Wednesday, January 18, 2017

LIVE FREEBIE OR DIE HARD.....WE RENEW OUR OLD FRIENDSHIP WITH "FREEBIE AND THE BEAN"

FREEBIE AND THE BEAN (1974) we consider the penultimate film in a sub-genre that flourished in the 1970's (and later violently fine-tuned into films like the "Lethal  Weapon" series).....the rogue cop action/comedy.  These movies followed the explosive world wide success of "The French Connection" featuring Gene Hackman's Popeye Doyle, a furious, driven cop who, in pursuit of his drug kingpin quarry, leaves a monumental trail of collateral damage, including a Federal agent he accidentally kills.
     
          So just imagine the possibilities of stuff like this played for laughs.....yowza.

           You don't have to imagine with "Freebie and the Bean", which features James Caan and Alan Arkin as its title characters, two bickering, hot-tempered, trigger happy San Francisco detectives. Their single minded quest to take down a racketeer coincides with the added hubbub of the Super Bowl in town....and the boys proceed to inflict more random damage on San Francisco and its innocent, hapless residents than the earthquake of 1906.

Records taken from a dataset
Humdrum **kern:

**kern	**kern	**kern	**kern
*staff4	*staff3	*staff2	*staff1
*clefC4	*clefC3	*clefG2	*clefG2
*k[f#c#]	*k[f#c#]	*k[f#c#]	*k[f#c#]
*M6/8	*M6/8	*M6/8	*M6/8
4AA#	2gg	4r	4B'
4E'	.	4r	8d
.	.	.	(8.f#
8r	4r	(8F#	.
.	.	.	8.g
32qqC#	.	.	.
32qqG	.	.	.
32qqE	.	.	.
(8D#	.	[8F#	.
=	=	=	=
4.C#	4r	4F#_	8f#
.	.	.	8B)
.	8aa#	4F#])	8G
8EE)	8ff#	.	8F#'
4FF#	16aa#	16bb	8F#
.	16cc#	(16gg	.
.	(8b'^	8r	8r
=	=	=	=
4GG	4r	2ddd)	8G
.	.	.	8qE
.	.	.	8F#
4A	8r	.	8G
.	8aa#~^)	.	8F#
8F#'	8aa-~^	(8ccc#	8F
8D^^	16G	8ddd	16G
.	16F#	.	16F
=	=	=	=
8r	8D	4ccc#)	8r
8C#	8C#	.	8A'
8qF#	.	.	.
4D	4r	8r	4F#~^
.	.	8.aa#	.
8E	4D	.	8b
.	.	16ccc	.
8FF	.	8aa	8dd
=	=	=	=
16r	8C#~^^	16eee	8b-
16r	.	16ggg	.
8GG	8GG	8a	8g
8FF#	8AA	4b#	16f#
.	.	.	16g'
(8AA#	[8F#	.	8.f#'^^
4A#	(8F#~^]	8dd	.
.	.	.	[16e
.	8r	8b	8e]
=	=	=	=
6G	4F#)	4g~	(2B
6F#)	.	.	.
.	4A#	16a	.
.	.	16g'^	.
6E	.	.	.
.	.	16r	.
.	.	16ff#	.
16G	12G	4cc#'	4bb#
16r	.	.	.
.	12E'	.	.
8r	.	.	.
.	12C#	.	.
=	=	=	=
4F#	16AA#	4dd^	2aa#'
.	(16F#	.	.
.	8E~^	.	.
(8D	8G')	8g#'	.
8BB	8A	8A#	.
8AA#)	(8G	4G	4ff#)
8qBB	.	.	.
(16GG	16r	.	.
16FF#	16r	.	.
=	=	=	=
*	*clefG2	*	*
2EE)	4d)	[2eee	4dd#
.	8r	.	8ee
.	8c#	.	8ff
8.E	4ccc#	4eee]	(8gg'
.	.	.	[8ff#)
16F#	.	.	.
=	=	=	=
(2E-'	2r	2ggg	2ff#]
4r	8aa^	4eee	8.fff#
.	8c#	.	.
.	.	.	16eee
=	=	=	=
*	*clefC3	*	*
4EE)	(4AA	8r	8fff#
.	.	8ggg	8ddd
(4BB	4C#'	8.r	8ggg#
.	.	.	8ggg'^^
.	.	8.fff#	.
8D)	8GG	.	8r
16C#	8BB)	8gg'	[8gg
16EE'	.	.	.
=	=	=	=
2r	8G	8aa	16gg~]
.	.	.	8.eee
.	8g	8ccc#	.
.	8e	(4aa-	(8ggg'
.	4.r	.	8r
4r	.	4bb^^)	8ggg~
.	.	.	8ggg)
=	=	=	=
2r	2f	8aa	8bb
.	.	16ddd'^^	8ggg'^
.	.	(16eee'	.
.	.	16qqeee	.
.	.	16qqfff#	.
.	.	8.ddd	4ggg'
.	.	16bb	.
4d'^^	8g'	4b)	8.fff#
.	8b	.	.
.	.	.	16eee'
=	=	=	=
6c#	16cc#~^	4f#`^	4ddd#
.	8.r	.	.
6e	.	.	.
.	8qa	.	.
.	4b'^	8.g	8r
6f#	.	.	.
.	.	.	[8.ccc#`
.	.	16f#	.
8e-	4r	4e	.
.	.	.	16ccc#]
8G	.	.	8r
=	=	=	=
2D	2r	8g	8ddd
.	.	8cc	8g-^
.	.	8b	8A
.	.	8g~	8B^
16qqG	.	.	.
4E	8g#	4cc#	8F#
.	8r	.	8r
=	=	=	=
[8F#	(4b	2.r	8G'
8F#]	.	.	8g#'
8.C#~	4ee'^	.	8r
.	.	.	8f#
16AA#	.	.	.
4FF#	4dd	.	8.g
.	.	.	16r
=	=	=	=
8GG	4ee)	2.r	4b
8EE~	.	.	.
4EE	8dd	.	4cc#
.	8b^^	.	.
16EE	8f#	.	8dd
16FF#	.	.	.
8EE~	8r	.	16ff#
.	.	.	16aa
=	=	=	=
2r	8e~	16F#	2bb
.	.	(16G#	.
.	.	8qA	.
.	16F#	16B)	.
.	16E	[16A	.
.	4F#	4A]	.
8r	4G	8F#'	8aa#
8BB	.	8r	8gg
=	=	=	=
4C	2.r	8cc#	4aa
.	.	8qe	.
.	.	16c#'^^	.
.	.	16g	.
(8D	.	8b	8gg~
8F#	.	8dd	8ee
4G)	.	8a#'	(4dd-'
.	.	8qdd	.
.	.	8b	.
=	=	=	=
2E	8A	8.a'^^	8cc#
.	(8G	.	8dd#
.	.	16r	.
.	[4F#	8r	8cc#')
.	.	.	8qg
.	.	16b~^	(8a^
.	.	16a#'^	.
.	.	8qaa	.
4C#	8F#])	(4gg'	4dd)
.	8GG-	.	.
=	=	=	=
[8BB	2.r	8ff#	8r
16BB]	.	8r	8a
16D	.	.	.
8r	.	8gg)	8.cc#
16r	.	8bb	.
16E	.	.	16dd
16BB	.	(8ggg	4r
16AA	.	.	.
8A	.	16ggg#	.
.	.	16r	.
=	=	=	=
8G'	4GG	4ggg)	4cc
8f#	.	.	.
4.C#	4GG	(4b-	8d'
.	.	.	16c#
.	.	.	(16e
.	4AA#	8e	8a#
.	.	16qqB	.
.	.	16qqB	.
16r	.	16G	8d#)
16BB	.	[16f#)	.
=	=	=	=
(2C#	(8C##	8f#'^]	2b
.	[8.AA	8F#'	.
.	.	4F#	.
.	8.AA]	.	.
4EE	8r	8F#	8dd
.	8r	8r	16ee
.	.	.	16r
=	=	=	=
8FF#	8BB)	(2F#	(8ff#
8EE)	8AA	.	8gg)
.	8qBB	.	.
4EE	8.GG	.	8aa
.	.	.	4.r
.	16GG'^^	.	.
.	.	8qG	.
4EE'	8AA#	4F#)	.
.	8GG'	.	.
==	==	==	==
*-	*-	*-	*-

Tasks to perform
A. Decide whether each statement agrees with the text on "Freebie and the Bean," and answer yes or no, quoting the words from the text that settle it: (i) The film came out in 1974. (ii) The two title characters are Los Angeles detectives. (iii) In "The French Connection," Popeye Doyle accidentally kills a Federal agent.
B. Rewrite the text on "Freebie and the Bean" between "FREEBIE AND THE BEAN (1974)" and "he accidentally kills.", inclusive, changing "kingpin" to "boss".
Work from the text on "Freebie and the Bean" alone, not from the records.

Solutions for each task
A.
(i) Yes: "FREEBIE AND THE BEAN (1974)"
(ii) No: "two bickering, hot-tempered, trigger happy San Francisco detectives"
(iii) Yes: "including a Federal agent he accidentally kills"

B.
FREEBIE AND THE BEAN (1974) we consider the penultimate film in a sub-genre that flourished in the 1970's (and later violently fine-tuned into films like the "Lethal  Weapon" series).....the rogue cop action/comedy.  These movies followed the explosive world wide success of "The French Connection" featuring Gene Hackman's Popeye Doyle, a furious, driven cop who, in pursuit of his drug boss quarry, leaves a monumental trail of collateral damage, including a Federal agent he accidentally kills.